You meant well.
That counts for something, but...you can't undermine a parent's authority. You giving the child the candy, especially without asking the parent's permission, makes the parent's judgment seem unreasonable in the eyes of a young child who doesn't realize that their parent isn't being mean but is doing/not doing allowing/not allowing something for the child's own good. A very proud person might feel offended by your act of kindness. To them it might seem as though you were offering charity and that can be insulting to some. Some people will figure that you're doubting their ability to provide for their own child.
Children need to be taught that throwing tantrums (was the kid throwing tantrums?) is neither appropirate, nor will it get people to comply with their needs or wants. I will not jump and comply to every demand my child makes as soon as she starts screaming or crying. That is unreasonable and it will seriously spoil her character. Kids have to be taught that 'no' means 'no' and that they cannot always have everything that they want. Often times, it's difficult enough to raise a child and teach them. Then there are people who may mean well but they don't help at all. You have kids, I'm sure you know what I am talking about. Most people who don't have kids probably think that the woman was being mean or unreasonable. It easy for those kinds of people talk about what others should do with their kids when they themselves have never raised a child. Also, with the gift giving...my sister-in-law was telling me how it's not wise for a person to give stranger's kids gifts or buy them things because kids have to be taught to not accept gifts from strangers. For saftey reasons,of course.

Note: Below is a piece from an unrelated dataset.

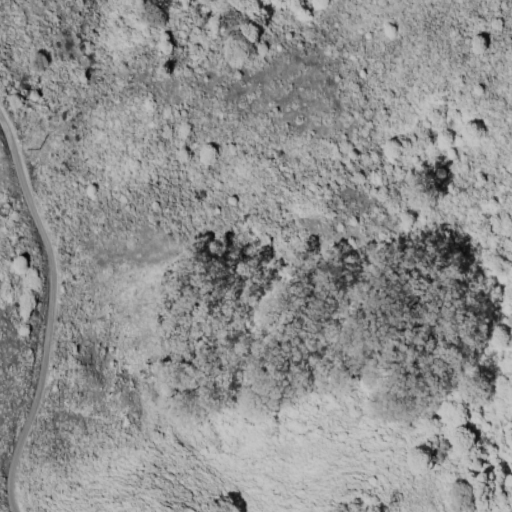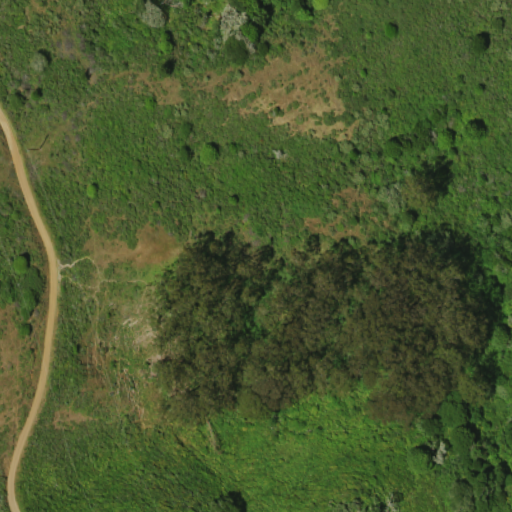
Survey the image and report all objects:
road: (49, 315)
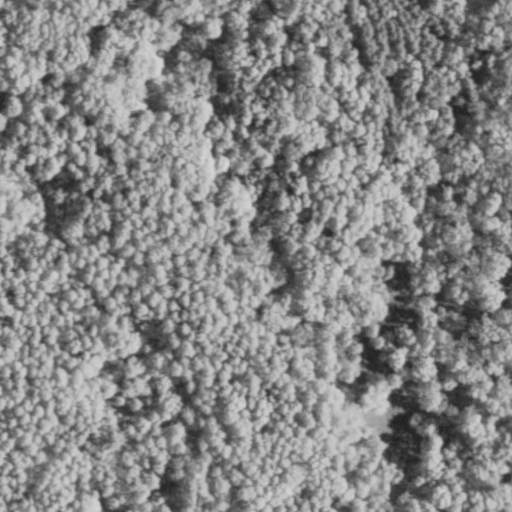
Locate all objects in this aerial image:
road: (483, 300)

My child was throwing a fit in the store once. So, at this point she is crying just to cry as toddlers tend to do when they don't get their way...some complete stranger comes up to her and starts trying to talk to her! I'm standing there thinking WTF? What is the point of trying to teach my toddler something when others are going to come and **** it up? A parent has to show some consistency. When you say something then you have to stand by what you say if you want your child to have some sort of stability. You have to set limits and rules for children. Not overly harsh, but limits are necessary so that a child knows what they can and cannot do. I tell my child that she's not going to get any attention when she throws fits, and this guy comes up and starts talking to her. I had to tell a woman off once becaue the bitch was rudely insisitng on underming me in front of my kid. Someone has to piss me off royaly before I get to that point. That's a story for another day.
I think you're a kind person, probably good with kids, but even a kind gesture could have and adverse effect. It's very likely that the woman returned the candy after you left and the kid ended up even more disappointed. It's also possible that the kid now thinks of her mother's actions as mean and unjust. Unless someone is hurting a child, you should never interfere or assume you know what is going on.